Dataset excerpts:
# # #
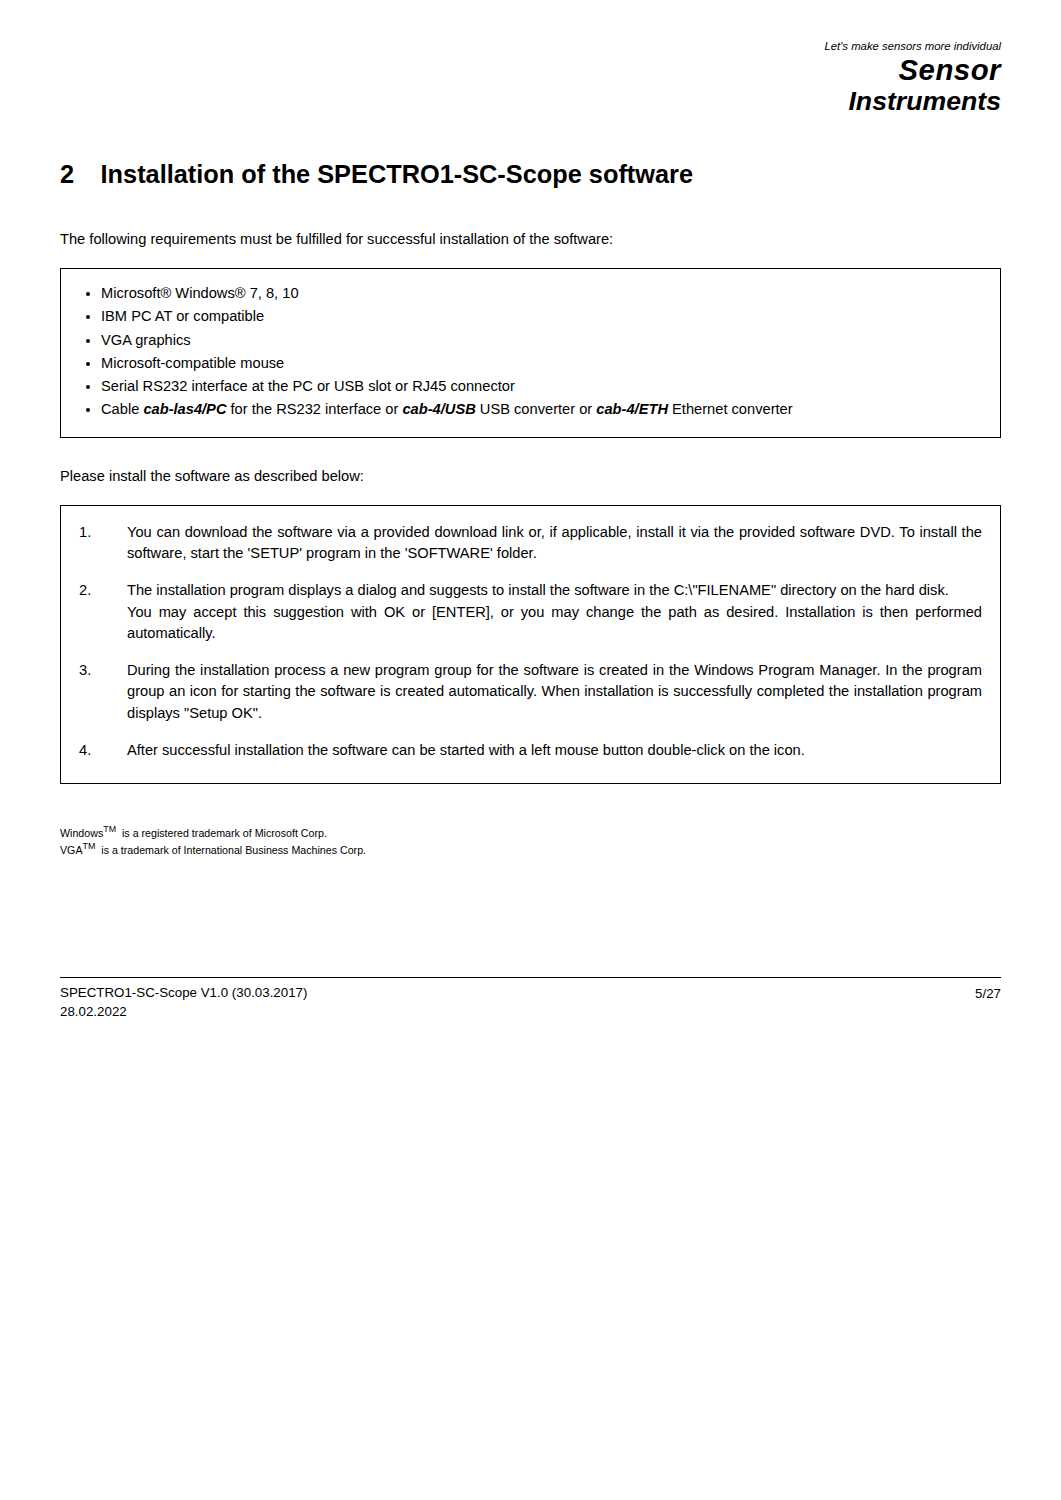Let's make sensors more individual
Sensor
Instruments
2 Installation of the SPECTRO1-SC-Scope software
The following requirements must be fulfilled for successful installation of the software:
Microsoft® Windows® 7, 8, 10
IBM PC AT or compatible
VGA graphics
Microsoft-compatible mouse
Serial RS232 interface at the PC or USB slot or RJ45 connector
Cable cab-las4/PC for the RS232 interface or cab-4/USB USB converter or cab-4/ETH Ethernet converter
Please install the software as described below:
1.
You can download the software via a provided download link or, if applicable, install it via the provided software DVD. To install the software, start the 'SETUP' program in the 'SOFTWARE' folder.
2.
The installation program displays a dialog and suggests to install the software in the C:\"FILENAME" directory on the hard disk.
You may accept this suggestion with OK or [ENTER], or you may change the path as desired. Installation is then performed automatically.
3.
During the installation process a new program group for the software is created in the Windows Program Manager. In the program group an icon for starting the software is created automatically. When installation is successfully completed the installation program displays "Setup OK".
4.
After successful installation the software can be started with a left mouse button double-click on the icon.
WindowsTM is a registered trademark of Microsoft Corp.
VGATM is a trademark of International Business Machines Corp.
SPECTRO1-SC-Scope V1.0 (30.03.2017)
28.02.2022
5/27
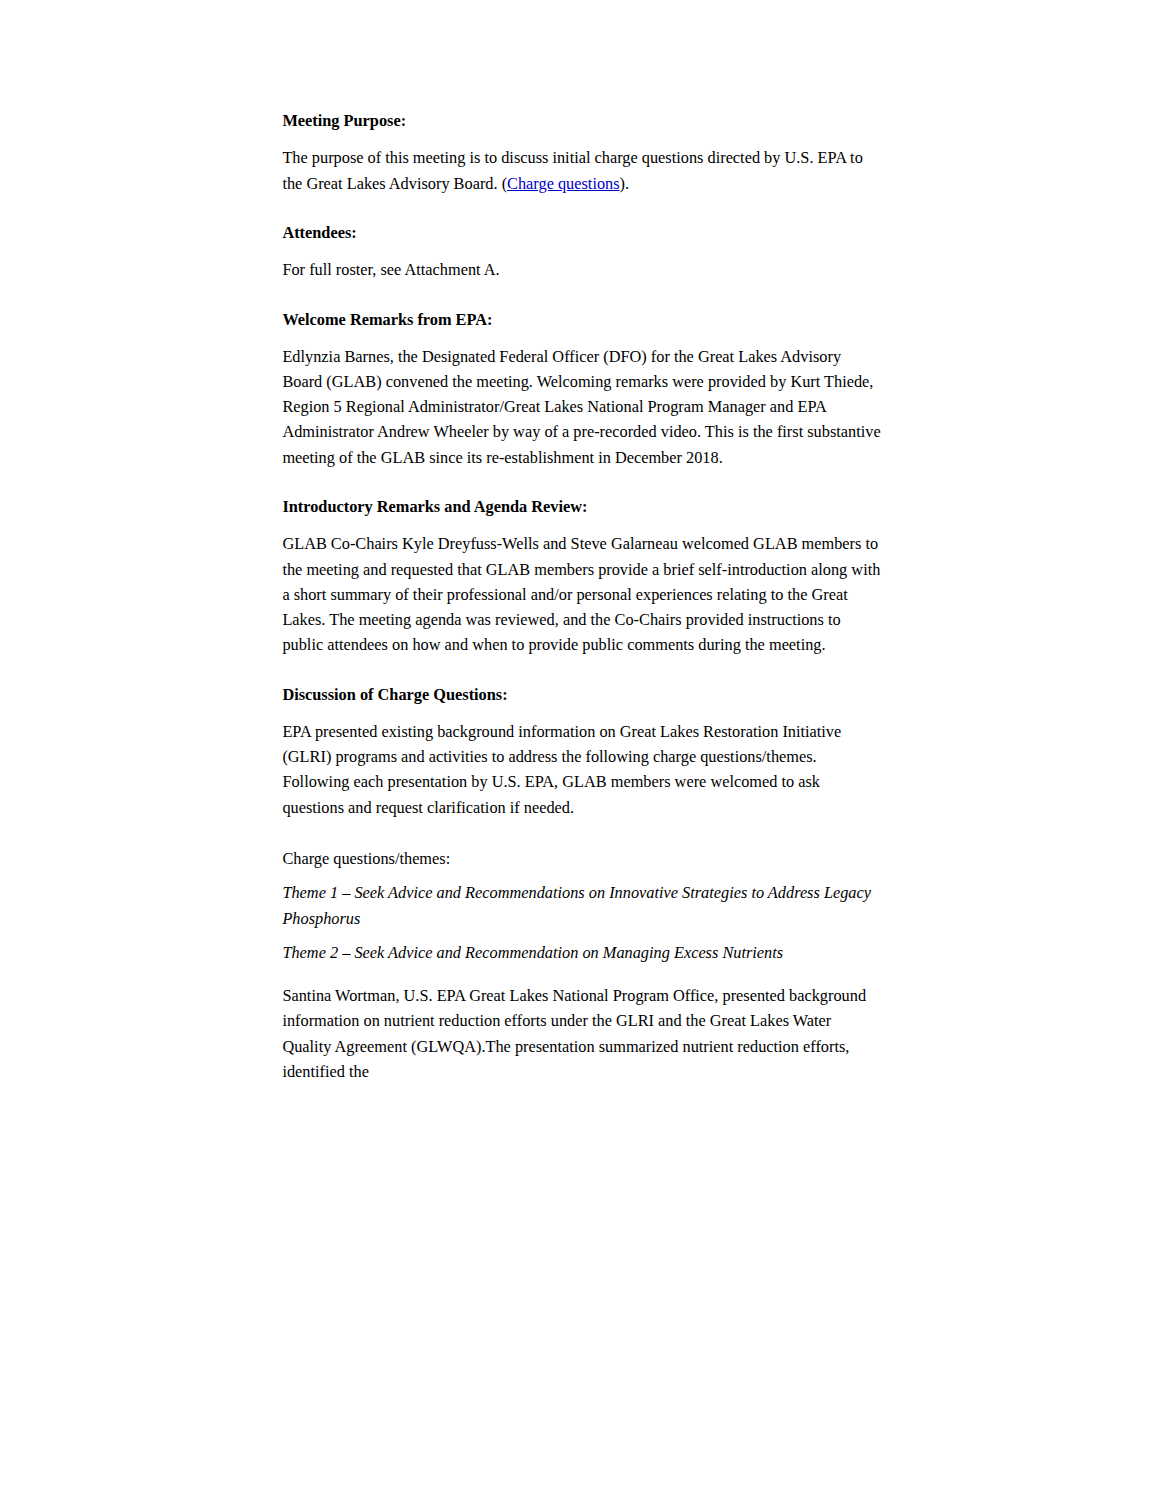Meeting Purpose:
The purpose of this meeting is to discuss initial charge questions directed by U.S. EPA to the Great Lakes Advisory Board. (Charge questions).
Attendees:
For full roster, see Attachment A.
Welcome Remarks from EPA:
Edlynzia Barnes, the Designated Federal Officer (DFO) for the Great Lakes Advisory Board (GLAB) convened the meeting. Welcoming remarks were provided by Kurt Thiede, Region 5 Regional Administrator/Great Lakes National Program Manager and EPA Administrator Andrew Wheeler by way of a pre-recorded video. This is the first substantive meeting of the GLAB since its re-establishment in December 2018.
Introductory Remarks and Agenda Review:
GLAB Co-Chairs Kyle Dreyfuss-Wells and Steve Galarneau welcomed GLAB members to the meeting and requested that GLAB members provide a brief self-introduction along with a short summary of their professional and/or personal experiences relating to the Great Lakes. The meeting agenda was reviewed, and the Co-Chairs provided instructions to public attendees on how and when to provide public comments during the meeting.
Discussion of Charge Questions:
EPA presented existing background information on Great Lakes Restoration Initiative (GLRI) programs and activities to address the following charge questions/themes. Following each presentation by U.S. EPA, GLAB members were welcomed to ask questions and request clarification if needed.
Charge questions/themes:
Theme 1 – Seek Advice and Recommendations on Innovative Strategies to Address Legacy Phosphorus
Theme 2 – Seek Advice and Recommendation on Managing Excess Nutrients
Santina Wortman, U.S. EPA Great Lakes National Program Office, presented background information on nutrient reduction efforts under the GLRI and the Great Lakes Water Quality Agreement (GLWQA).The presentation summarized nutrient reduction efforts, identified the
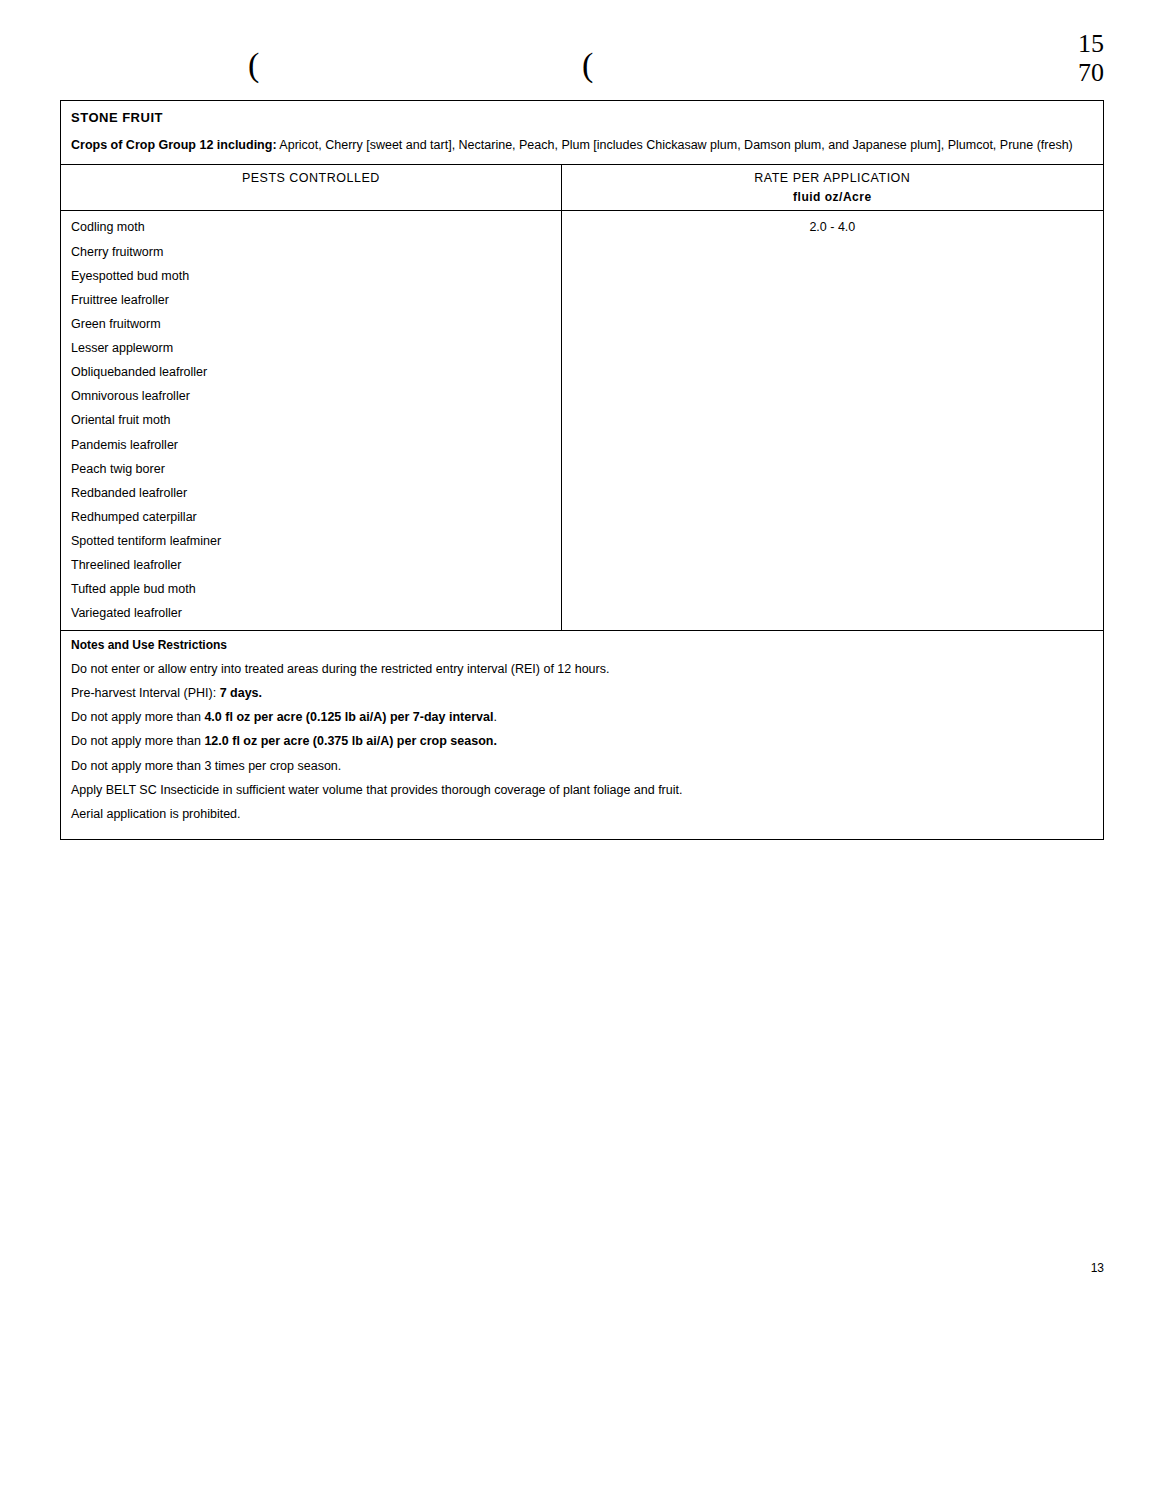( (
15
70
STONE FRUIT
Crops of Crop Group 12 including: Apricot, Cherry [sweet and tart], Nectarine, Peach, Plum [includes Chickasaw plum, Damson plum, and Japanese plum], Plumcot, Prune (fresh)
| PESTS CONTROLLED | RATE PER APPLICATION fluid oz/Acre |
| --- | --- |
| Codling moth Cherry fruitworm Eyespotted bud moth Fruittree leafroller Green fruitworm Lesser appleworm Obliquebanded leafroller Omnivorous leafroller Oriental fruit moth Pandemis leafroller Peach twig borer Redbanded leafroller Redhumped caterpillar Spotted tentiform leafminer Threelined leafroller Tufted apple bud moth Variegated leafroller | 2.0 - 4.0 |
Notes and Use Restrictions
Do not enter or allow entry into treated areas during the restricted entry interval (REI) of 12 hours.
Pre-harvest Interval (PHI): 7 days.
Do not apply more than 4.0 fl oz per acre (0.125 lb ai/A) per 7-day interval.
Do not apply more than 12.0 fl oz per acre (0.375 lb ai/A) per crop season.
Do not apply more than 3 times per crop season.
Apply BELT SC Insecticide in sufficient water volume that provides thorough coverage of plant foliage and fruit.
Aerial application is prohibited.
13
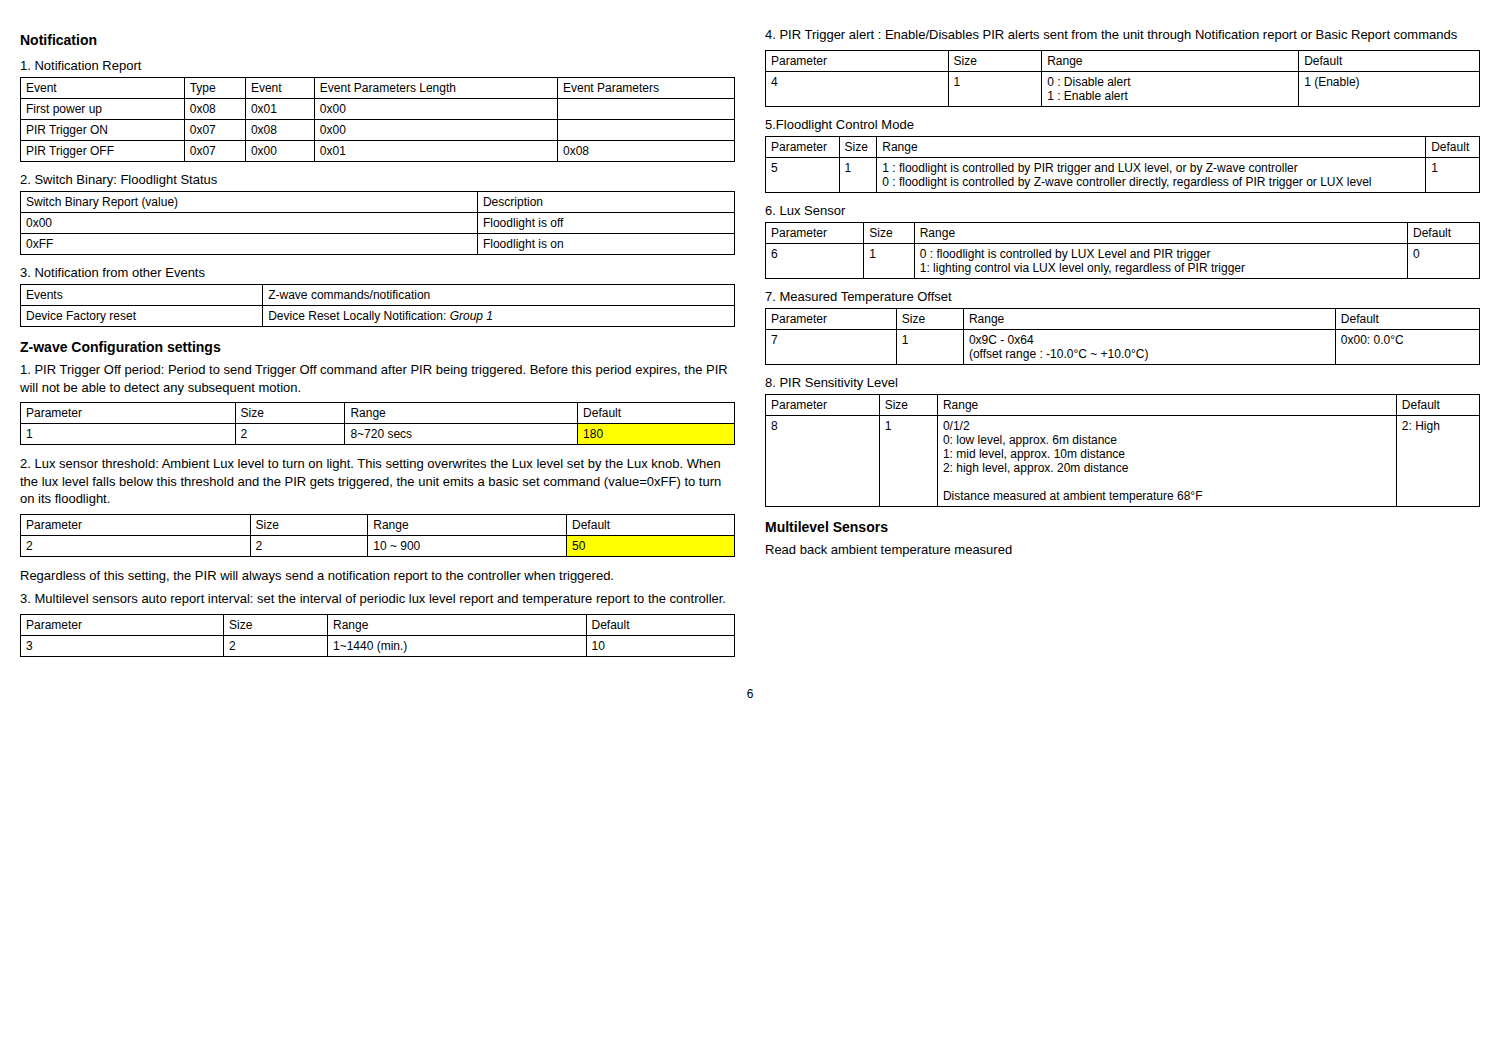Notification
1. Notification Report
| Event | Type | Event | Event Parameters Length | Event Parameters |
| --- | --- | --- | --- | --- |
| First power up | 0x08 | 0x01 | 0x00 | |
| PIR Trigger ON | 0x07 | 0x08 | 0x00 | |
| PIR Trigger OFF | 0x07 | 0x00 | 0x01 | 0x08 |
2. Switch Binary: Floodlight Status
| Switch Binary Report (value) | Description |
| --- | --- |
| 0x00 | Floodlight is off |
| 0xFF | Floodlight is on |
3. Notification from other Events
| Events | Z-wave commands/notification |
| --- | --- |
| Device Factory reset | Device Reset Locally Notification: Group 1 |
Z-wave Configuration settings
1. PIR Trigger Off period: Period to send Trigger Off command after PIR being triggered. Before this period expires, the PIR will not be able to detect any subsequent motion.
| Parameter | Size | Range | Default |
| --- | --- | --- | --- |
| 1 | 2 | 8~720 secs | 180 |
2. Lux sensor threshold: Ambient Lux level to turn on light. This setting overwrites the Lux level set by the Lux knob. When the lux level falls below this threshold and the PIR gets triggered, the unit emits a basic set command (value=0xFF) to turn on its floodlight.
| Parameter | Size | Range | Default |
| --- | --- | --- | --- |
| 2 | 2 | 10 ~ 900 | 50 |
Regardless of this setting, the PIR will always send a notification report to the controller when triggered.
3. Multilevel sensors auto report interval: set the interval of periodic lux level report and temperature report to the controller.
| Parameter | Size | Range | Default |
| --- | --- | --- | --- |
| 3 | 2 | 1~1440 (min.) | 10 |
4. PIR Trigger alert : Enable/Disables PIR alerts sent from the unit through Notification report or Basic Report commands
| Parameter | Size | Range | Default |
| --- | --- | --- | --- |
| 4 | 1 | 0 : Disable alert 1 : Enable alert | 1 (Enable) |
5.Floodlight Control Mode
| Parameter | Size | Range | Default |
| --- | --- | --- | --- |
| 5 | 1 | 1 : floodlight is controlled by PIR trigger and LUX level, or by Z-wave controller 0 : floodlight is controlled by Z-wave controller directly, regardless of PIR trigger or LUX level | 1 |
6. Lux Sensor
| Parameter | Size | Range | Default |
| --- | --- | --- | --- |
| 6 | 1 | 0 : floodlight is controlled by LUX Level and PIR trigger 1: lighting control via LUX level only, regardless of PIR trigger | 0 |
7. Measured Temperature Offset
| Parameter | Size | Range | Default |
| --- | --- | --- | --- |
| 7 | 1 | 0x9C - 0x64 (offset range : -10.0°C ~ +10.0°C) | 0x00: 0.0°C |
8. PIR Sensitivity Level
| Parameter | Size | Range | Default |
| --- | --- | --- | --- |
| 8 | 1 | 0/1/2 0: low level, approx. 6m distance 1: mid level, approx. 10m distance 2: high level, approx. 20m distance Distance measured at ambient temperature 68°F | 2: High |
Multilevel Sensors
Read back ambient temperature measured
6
# # #
## Exercise goal
Write out word for word every line from the one containing "6. Lux Sensor" through the last line of the data, and no other line.

## Task result
6. Lux Sensor
| Parameter | Size | Range | Default |
| --- | --- | --- | --- |
| 6 | 1 | 0 : floodlight is controlled by LUX Level and PIR trigger 1: lighting control via LUX level only, regardless of PIR trigger | 0 |
7. Measured Temperature Offset
| Parameter | Size | Range | Default |
| --- | --- | --- | --- |
| 7 | 1 | 0x9C - 0x64 (offset range : -10.0°C ~ +10.0°C) | 0x00: 0.0°C |
8. PIR Sensitivity Level
| Parameter | Size | Range | Default |
| --- | --- | --- | --- |
| 8 | 1 | 0/1/2 0: low level, approx. 6m distance 1: mid level, approx. 10m distance 2: high level, approx. 20m distance Distance measured at ambient temperature 68°F | 2: High |
Multilevel Sensors
Read back ambient temperature measured
6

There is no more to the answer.